Tout le problème, dans ce genre de domaine, consiste à passer des intentions aux actes. On se souvient que, en 2018, Macron avait déjà lancé les mêmes incantations, arrêtées nettes par la crise des Gilets Jaunes. Personne n’a jamais prouvé, depuis cette époque, qu’il n’y avait aucun lien entre les deux événements. L’année suivante, Macron avait remis le couvert avec que les syndicats de salariés, précédés par FO, ne lancent une grève historique.

On verra bien si la défense européenne échappe à sa fatalité en France…

Le deuxième point tient à la dilution de l’ordo-libéralisme agencé par le traité de Maastricht. Compte tenu du fort endettement de la France, Macron imagine pouvoir renégocier les contraintes budgétaires qui s’exercent : « nous ne pouvons pas faire comme si rien ne s’était passé« . On connaît tous l’argument : au lieu de baisser la température, on préfère casser le thermomètre. Là aussi, reste à savoir si les partenaires de la France seront prêts à agir pour desserrer la contrainte des 3% de déficit et des 60% de dettes publiques. On a un doute.

Des propositions en retrait pour Macron

Ces deux points montrent comment, au fil du temps, Macron en a progressivement rabattu sur ses ambitions européennes.
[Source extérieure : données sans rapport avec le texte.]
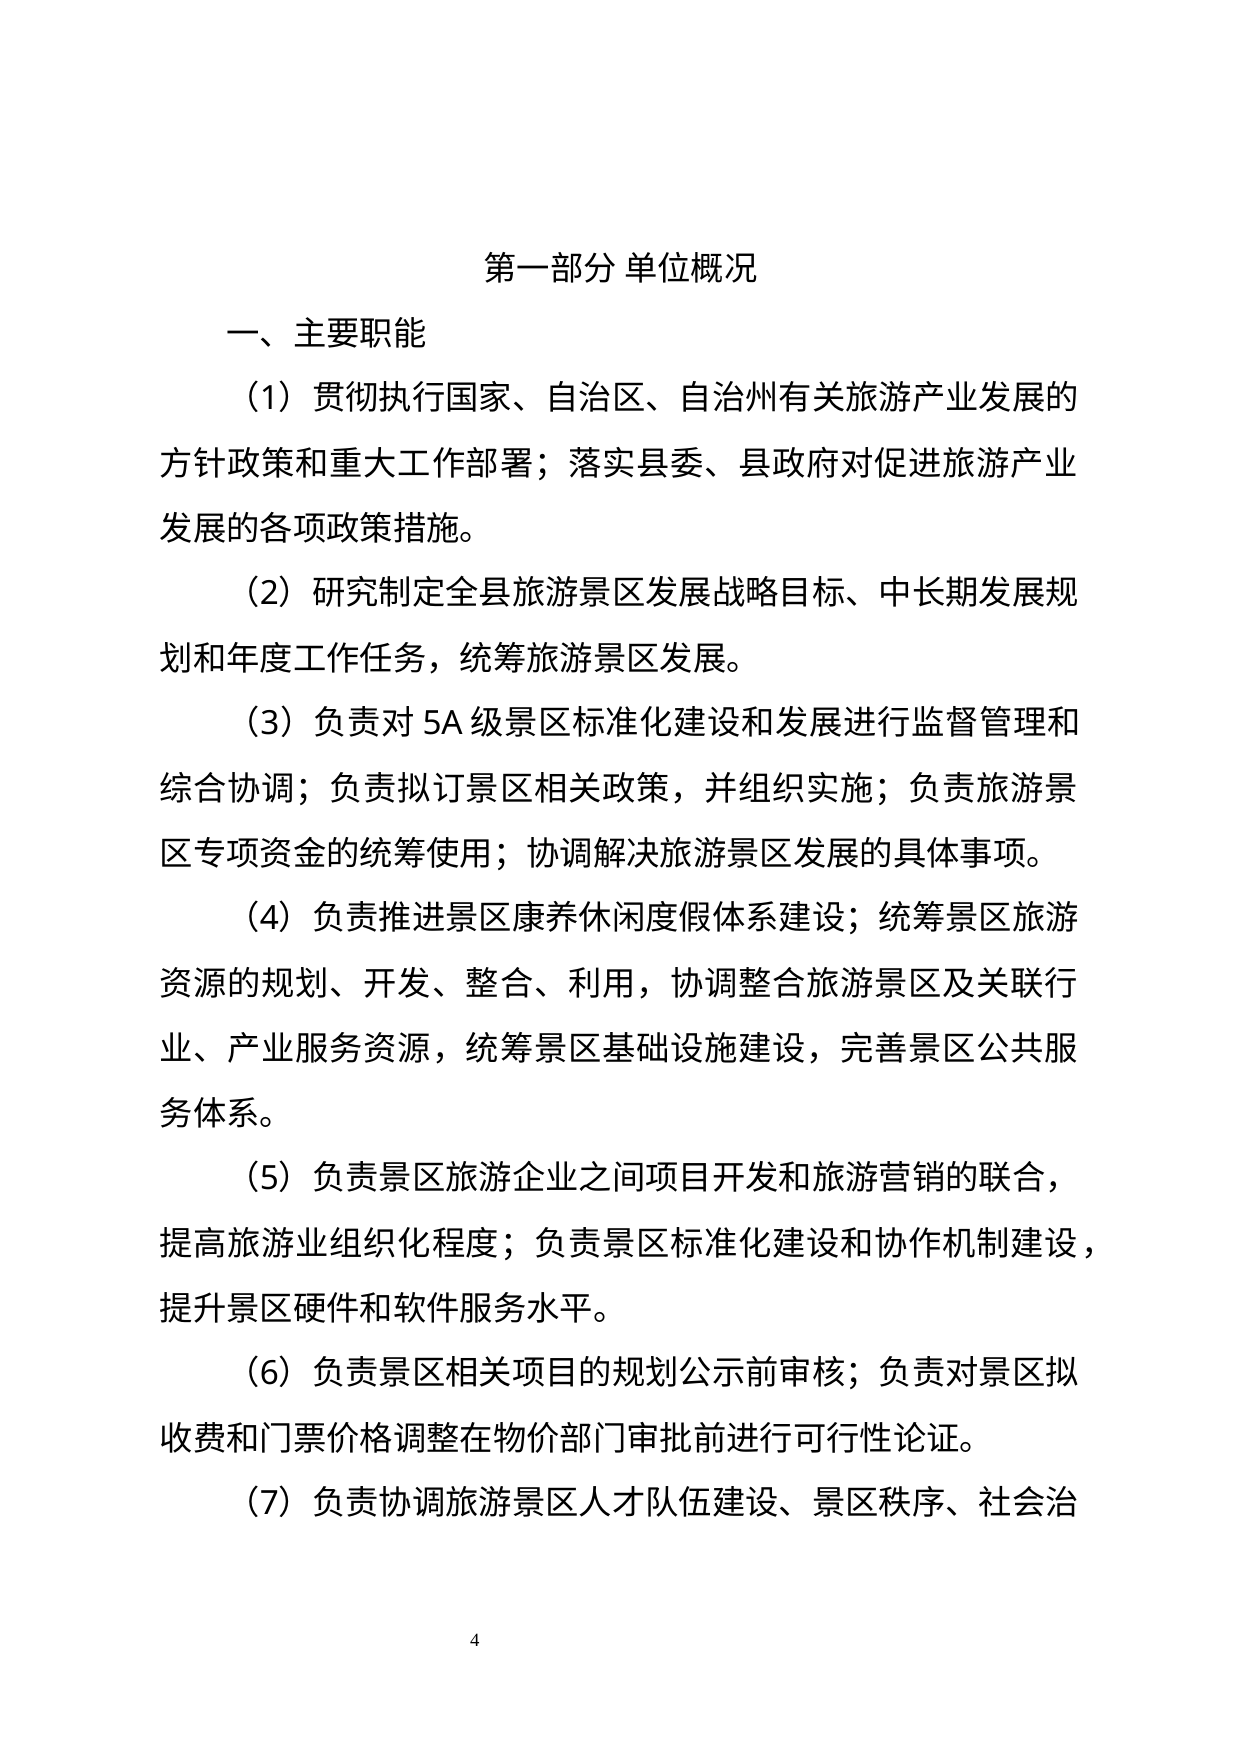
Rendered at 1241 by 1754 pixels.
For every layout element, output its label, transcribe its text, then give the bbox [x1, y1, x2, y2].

text （3）负责对5A级景区标准化建设和发展进行监督管理和综合协调；负责拟订景区相关政策，并组织实施；负责旅游景区专项资金的统筹使用；协调解决旅游景区发展的具体事项。 [159, 688, 1081, 883]
text 一、主要职能 [159, 298, 1081, 363]
text （5）负责景区旅游企业之间项目开发和旅游营销的联合，提高旅游业组织化程度；负责景区标准化建设和协作机制建设，提升景区硬件和软件服务水平。 [159, 1143, 1081, 1338]
text （4）负责推进景区康养休闲度假体系建设；统筹景区旅游资源的规划、开发、整合、利用，协调整合旅游景区及关联行业、产业服务资源，统筹景区基础设施建设，完善景区公共服务体系。 [159, 883, 1081, 1143]
text 第一部分 单位概况 [159, 233, 1081, 298]
text （6）负责景区相关项目的规划公示前审核；负责对景区拟收费和门票价格调整在物价部门审批前进行可行性论证。 [159, 1338, 1081, 1468]
text （2）研究制定全县旅游景区发展战略目标、中长期发展规划和年度工作任务，统筹旅游景区发展。 [159, 558, 1081, 688]
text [159, 1468, 1081, 1533]
text （1）贯彻执行国家、自治区、自治州有关旅游产业发展的方针政策和重大工作部署；落实县委、县政府对促进旅游产业发展的各项政策措施。 [159, 363, 1081, 558]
Il suffit de se référer à ses propositions de 2019 (elles-mêmes en retrait par rapport à son volontarisme initial), pour comprendre que l’eurolatrie macronienne n’est plus que l’ombre d’elle-même, refroidie, voire glacée, par une fréquentation trop assidue d’Angela Merkel.

Par exemple, en 2019, Macron proposait une « renaissance européenne », expression qui exprimait une ambition autrement plus utopiste qu’une simple révision des critères de gestion publique. À cette occasion, il proposait aussi l’instauration d’une « préférence européenne » en économie, la création d’une « banque européenne pour le climat » ou une « police des frontières européennes ».
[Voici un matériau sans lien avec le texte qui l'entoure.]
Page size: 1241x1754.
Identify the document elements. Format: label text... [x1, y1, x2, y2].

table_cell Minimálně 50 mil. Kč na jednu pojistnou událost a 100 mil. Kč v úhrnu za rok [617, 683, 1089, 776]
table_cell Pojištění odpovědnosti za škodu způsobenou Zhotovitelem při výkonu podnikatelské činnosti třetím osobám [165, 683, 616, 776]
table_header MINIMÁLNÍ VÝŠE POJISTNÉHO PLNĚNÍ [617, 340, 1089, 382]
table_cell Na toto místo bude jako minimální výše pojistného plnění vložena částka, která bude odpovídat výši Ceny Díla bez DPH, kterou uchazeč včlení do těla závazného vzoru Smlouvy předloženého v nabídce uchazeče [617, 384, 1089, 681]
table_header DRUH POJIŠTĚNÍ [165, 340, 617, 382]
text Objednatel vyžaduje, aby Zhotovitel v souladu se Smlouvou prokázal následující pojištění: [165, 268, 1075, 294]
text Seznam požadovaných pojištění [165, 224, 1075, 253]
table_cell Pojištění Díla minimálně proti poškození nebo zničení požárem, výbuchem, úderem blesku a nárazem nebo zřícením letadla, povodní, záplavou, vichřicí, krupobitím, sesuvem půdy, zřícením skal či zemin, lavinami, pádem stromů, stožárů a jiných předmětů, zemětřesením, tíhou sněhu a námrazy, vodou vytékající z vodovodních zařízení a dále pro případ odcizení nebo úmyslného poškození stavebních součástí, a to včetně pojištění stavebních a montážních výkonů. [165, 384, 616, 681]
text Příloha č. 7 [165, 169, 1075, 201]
Les ambitions d’aujourd’hui paraissent étonnamment plus modestes. Et l’on ne parlera même pas du discours de septembre 2017 où Macron parlait de refonder l’Europe.

En cinq ans, l’européisme flamboyant du Président aura donc très très fortement pâlit et mollit.

La Commission tâcle déjà la France

Pas de chance pour Macron, le jour de la conférence de presse consacrée à la Présidence française, la Commission Européenne a décidé de lancer une communication tonitruante pour ses ambitions à venir. On relèvera l’intention d’instaurer un salaire minimum européen, et la volonté de réglementer le travail sur les plate-formes.

Les nouvelles règles permettront de faire en sort que les personnes qui travaillent par l’intermédiaire des plateformes numériques puissent jouir des droits du travail et des prestations sociales auxquels elles ont droit.

Précisément, les mauvaises langues communautaires laissent entendre qu’Emmanuel Macron s’est toujours opposé, durant son mandat, à toute réglementation limitant le droit des plate-formes. Ce peut être ici l’occasion de rappeler tout le poids des Uber et compagnie dans les couloirs de la macronie.

Donc, si l’on résume, Emmanuel Macron affiche désormais des ambitions au rabais pour la « renaissance européenne ». Et la Commission est bien décidée à lui faire boire le calice jusqu’à la lie, en le forçant à présenter des propositions « sociales » contraires aux intérêts de ses amis. Tout cela devrait se dérouler dans l’indifférence suprême des Français.